◆ What you need to do
Locate every line in the records below that contains the word "который", and copy each of those lines.

++++ Extracted material

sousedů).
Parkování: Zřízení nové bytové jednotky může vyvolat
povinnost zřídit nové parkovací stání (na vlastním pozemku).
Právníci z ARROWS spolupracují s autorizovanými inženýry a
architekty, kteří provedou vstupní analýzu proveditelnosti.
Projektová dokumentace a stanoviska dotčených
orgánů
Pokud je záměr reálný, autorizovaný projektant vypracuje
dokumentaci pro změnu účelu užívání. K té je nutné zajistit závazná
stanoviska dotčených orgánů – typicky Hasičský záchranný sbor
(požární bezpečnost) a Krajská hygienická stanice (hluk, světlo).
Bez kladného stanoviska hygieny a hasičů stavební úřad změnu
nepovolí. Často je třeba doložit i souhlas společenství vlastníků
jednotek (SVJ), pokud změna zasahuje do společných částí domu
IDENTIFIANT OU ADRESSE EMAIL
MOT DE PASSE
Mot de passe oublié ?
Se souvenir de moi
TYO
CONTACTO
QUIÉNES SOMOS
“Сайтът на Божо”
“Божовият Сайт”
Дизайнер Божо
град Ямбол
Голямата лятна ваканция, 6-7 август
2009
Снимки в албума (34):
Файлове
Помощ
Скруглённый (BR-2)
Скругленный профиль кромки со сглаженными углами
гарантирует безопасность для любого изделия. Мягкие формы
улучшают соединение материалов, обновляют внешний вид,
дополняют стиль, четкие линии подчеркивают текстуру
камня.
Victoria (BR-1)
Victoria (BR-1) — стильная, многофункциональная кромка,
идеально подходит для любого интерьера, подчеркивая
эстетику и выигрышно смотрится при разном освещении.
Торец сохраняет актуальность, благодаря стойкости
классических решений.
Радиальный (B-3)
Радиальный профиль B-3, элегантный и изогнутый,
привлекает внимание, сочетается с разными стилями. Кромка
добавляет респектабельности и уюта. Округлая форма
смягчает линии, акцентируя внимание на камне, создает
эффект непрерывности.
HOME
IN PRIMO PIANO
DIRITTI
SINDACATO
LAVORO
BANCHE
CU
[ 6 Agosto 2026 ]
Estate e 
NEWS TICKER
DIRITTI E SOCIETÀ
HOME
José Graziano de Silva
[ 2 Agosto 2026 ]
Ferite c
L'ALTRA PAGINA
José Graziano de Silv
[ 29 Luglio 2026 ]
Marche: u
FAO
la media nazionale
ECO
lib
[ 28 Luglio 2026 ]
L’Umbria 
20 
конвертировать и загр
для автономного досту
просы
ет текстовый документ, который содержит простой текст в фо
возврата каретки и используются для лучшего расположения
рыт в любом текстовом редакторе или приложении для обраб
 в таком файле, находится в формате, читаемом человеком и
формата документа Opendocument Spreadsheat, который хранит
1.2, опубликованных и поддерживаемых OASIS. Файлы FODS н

++++++++
++++ Extracted material

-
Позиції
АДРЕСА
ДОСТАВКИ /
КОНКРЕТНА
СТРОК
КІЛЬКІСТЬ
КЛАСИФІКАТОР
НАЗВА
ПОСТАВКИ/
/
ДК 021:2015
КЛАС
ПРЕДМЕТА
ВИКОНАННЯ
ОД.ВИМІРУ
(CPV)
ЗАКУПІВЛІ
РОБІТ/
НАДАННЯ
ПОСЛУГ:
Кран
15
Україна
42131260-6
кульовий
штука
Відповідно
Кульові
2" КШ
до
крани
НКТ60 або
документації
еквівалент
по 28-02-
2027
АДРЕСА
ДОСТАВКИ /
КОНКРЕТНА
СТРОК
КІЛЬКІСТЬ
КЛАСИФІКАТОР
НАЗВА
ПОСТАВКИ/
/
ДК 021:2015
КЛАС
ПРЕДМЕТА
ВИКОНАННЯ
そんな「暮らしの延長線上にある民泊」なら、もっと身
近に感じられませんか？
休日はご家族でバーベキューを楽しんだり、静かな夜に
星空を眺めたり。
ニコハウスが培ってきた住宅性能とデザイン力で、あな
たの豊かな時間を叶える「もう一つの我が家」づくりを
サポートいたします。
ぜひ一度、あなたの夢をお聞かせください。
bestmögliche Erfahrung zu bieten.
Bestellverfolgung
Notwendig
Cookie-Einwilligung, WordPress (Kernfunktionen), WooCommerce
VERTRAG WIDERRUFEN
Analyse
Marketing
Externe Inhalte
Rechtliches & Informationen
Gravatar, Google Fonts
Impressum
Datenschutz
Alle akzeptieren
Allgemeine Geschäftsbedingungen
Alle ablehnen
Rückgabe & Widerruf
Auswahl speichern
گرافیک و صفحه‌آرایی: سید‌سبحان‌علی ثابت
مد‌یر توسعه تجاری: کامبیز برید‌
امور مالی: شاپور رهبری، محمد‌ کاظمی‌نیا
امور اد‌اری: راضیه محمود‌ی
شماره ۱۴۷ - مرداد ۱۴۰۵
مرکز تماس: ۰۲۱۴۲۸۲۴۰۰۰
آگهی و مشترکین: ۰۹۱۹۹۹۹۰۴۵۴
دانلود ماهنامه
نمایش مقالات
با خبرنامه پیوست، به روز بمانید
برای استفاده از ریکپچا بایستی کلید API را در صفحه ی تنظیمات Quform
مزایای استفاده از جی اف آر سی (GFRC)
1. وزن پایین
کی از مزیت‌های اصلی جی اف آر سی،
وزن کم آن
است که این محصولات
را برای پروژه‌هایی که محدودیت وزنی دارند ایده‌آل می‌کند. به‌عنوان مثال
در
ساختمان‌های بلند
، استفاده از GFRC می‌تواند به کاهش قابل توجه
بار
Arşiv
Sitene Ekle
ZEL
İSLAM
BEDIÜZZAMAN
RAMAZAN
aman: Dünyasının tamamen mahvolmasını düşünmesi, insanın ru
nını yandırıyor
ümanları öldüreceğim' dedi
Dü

++++++++

◆ Solution
ет текстовый документ, который содержит простой текст в фо
формата документа Opendocument Spreadsheat, который хранит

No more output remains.